Table II. Sensitivity of BALL-1/WT and BALL-1/VCR cells to various anticancer agents.

Table II.

Sensitivity of BALL-1/WT and BALL-1/VCR cells to various anticancer agents.

	IC50 (µM)
Drug	BALL-1/WT	BALL-1/VCR	Fold change
Vincristine	514±30.8	12,858±1144	25
Vindesine	446±28.9	9,799±140	22
Doxorubicin	5.57±0.57	53.62±6.38	9.6
VP16	0.92±0.10	4.60±0.32	5
Mitoxantrone	1.10±0.07	3.55±0.25	3.2
Cisplatin	5.03±0.47	12.03±0.07	2.4
Camptothecin	12.43±1.75	15.59±2.01	1.3

[i] The data are expressed as the IC50 (µM) ± standard deviation. WT, wild-type; VCR, vincristine; VP16, etoposide.

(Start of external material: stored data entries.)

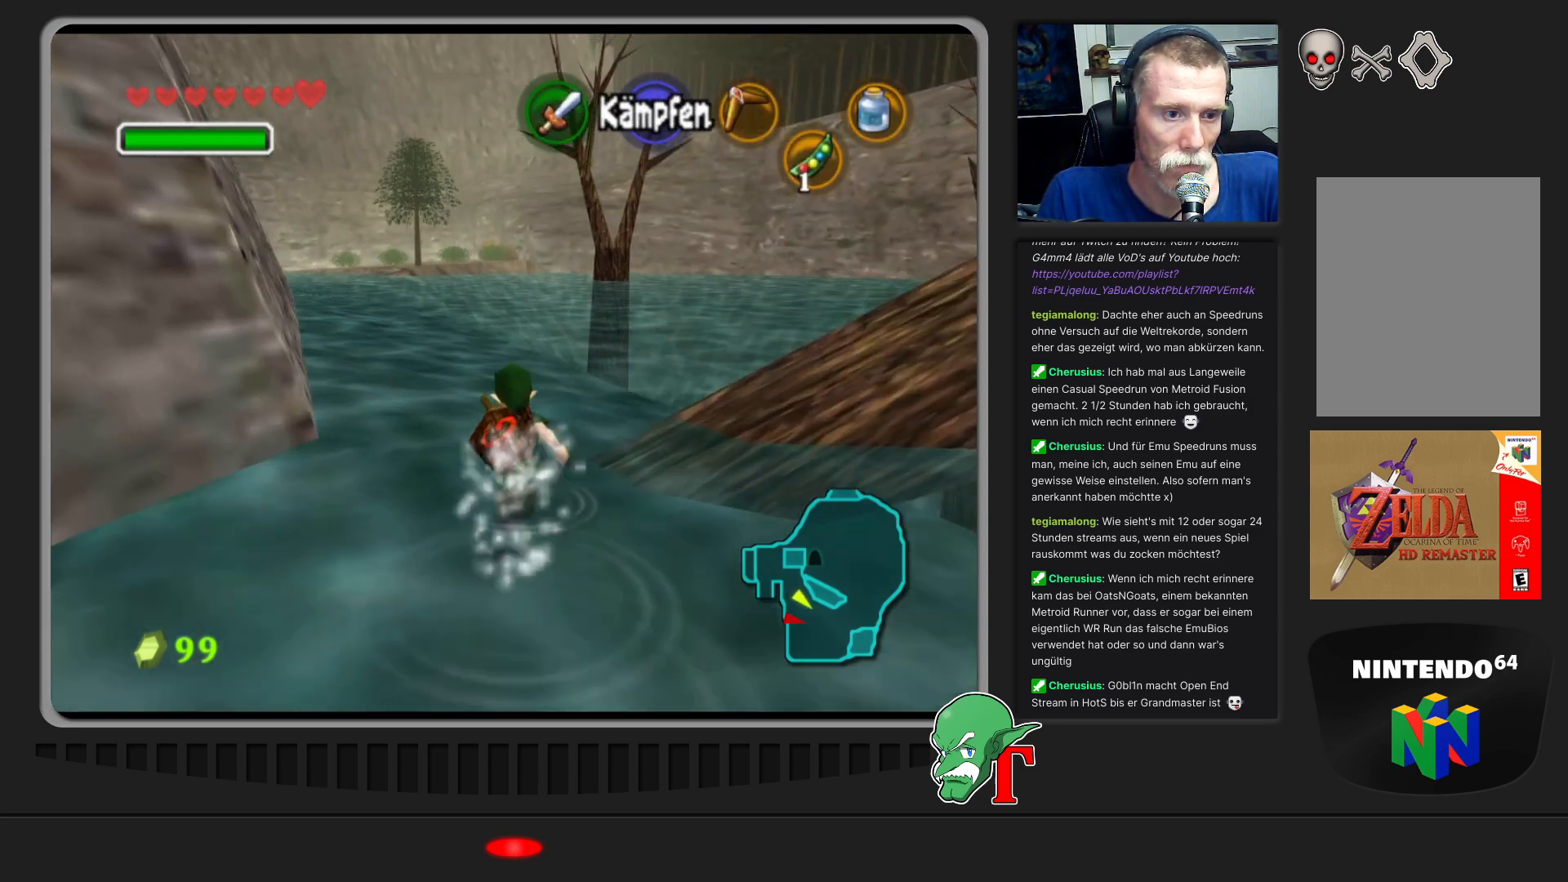
{"buttons": [], "left_stick": "up", "events": [[400, "left_stick", "up"]]}
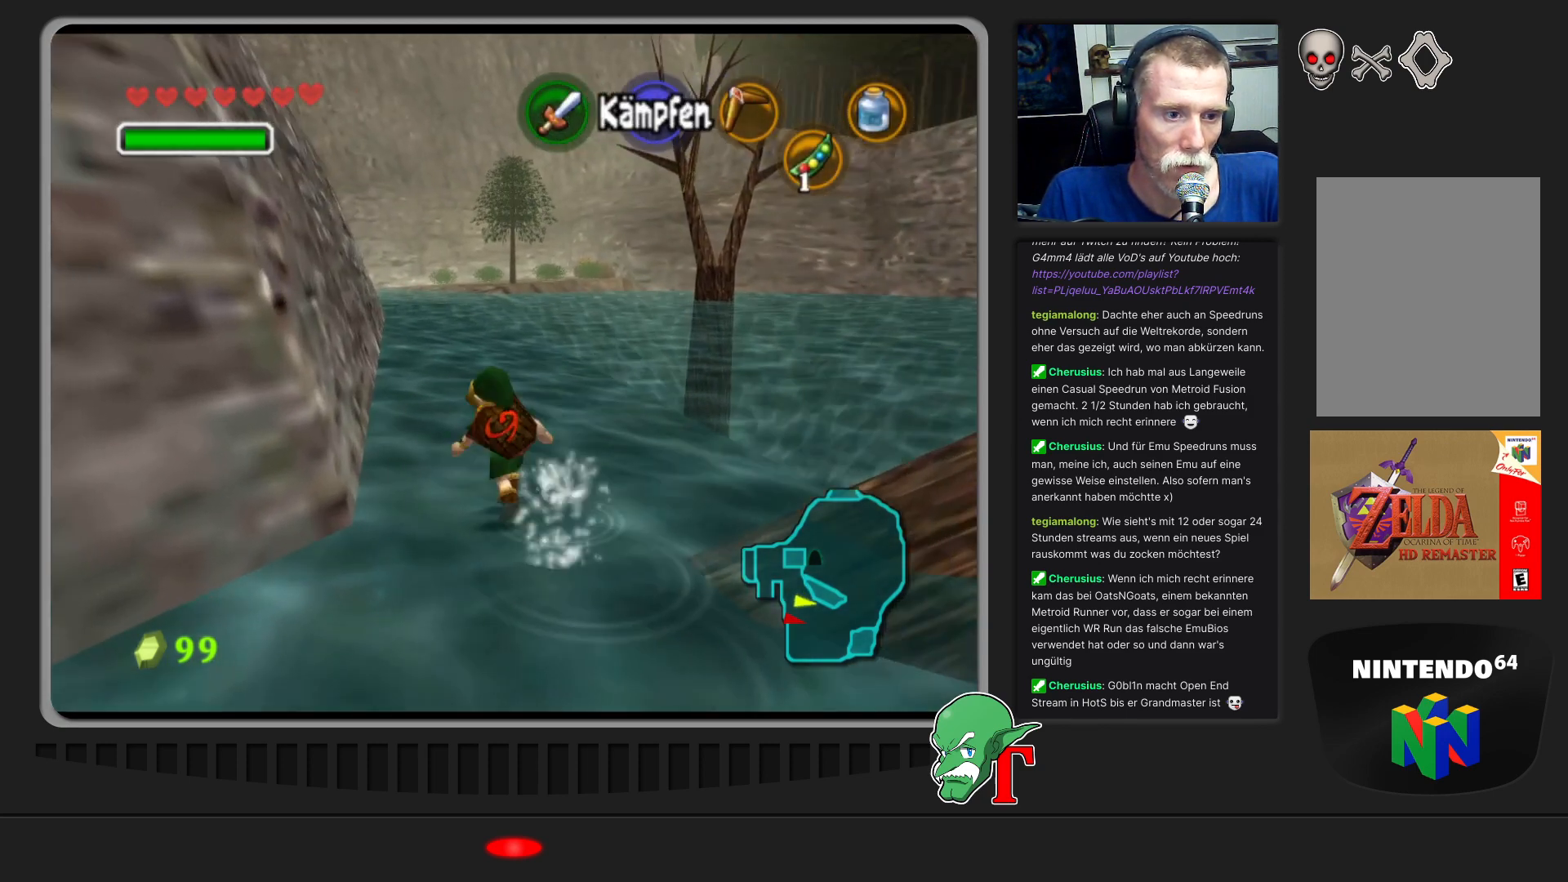
{"buttons": [], "left_stick": "up", "events": []}
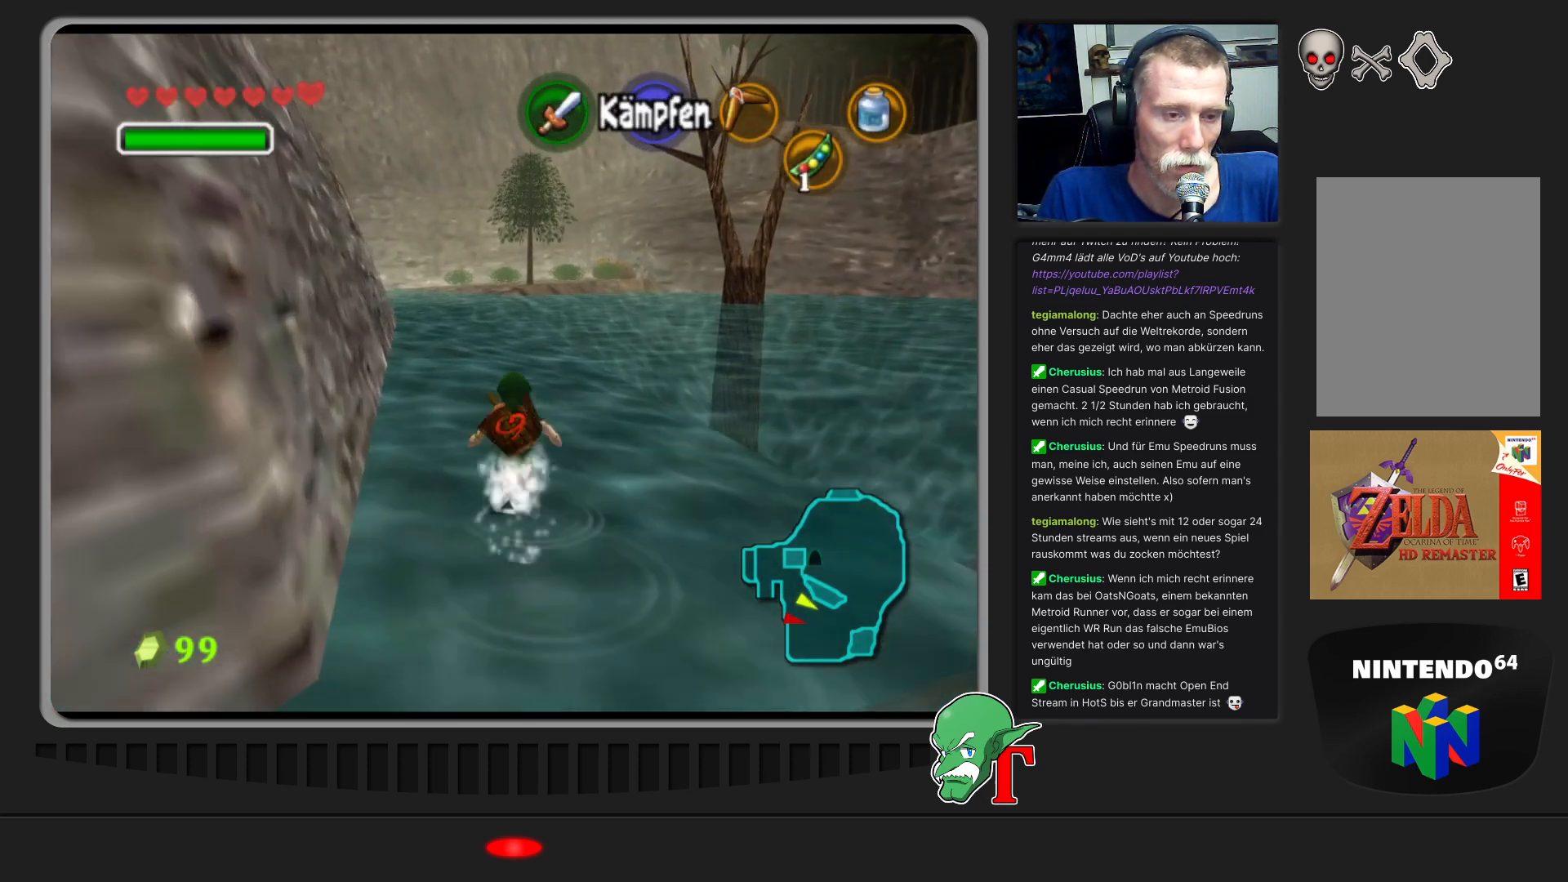
{"buttons": [], "left_stick": "up-left", "events": [[467, "left_stick", "up-left"]]}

Activated Wnt/β-catenin signaling pathway in BALL-1/VCR cells

Expression levels of several Wnt family members and their downstream signaling components were measured in BALL-1/WT and BALL-1/VCR cells using RT-qPCR. The transcripts of Wnt family members were expressed in both cell lines. However, in BALL-1/VCR cells, levels of Wnt3a, Wnt5b, Wnt10a, Wnt14, Wnt16, Frizzled (Fzd)3, Fzd6, LDL receptor related protein (LRP)5 and LRP6 were significantly higher (Table III). In addition, the expression of Wnt3a, Wnt16 and LRP5 were the highest (Fig. 1A).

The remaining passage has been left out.